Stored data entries
= = = = = = =

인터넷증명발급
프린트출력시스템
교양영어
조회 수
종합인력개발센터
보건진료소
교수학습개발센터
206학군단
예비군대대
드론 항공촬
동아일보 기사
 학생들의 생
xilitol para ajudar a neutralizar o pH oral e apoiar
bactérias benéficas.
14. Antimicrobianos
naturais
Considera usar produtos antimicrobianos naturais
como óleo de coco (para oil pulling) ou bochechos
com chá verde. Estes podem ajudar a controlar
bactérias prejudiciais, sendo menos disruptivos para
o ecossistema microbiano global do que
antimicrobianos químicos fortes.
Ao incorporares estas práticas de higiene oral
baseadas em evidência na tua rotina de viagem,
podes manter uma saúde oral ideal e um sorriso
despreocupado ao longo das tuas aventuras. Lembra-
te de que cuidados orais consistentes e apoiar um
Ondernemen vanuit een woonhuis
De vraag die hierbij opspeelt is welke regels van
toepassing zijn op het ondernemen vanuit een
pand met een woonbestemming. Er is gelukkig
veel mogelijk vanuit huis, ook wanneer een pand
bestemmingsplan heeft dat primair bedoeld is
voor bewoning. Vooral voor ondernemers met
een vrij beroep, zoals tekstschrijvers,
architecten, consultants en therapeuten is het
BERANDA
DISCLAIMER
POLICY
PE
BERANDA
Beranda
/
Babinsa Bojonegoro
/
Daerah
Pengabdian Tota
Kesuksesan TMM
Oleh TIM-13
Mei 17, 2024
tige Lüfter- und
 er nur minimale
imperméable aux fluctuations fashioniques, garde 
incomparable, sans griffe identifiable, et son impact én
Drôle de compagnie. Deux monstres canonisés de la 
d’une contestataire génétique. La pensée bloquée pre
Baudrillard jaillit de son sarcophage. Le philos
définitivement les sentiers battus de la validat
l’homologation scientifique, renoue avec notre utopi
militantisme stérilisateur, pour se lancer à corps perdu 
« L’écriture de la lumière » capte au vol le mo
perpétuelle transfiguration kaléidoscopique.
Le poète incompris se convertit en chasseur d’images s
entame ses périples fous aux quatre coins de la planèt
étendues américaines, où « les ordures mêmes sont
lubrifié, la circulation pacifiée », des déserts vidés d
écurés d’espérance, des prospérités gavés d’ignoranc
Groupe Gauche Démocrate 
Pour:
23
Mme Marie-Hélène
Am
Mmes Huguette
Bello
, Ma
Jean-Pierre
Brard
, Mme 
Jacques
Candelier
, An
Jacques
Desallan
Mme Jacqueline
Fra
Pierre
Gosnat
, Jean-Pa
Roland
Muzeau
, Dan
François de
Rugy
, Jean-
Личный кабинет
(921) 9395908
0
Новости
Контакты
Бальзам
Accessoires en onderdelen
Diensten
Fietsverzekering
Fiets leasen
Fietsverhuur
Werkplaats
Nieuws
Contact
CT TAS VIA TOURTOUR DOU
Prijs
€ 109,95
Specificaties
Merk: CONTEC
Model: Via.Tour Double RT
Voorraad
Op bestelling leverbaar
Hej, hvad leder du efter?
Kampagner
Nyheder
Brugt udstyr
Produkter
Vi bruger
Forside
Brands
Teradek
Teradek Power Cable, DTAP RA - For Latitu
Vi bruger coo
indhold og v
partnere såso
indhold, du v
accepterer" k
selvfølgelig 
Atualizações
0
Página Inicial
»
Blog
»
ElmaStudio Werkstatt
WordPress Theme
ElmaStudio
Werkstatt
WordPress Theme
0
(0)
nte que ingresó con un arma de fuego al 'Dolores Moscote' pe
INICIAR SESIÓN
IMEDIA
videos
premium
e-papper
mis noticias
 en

= = = = = = =

-- ABOUT THIS TASK --
Report each line in the data above that holds the word "bactérias" by copying it.

-- ANSWER FOR THE TASK --
bactérias benéficas.
bactérias prejudiciais, sendo menos disruptivos para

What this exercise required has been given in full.